What you are asked to do — Pull the text from each of the records below and reproduce every line word for word, in the original order.

- - - - -

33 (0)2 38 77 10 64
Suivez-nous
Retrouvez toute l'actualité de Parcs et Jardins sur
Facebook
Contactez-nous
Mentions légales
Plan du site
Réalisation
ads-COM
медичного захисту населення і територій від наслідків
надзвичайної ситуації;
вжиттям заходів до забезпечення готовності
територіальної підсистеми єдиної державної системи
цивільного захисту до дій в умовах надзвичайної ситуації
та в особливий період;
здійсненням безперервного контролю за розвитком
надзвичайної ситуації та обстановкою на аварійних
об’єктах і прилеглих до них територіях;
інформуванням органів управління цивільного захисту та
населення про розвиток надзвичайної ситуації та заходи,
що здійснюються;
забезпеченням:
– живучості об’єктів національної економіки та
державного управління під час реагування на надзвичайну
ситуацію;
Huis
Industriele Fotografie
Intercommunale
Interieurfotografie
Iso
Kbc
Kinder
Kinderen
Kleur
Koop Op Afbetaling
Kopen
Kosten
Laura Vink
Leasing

- - - - -

Finished task —
33 (0)2 38 77 10 64
Suivez-nous
Retrouvez toute l'actualité de Parcs et Jardins sur
Facebook
Contactez-nous
Mentions légales
Plan du site
Réalisation
ads-COM
медичного захисту населення і територій від наслідків
надзвичайної ситуації;
вжиттям заходів до забезпечення готовності
територіальної підсистеми єдиної державної системи
цивільного захисту до дій в умовах надзвичайної ситуації
та в особливий період;
здійсненням безперервного контролю за розвитком
надзвичайної ситуації та обстановкою на аварійних
об’єктах і прилеглих до них територіях;
інформуванням органів управління цивільного захисту та
населення про розвиток надзвичайної ситуації та заходи,
що здійснюються;
забезпеченням:
– живучості об’єктів національної економіки та
державного управління під час реагування на надзвичайну
ситуацію;
Huis
Industriele Fotografie
Intercommunale
Interieurfotografie
Iso
Kbc
Kinder
Kinderen
Kleur
Koop Op Afbetaling
Kopen
Kosten
Laura Vink
Leasing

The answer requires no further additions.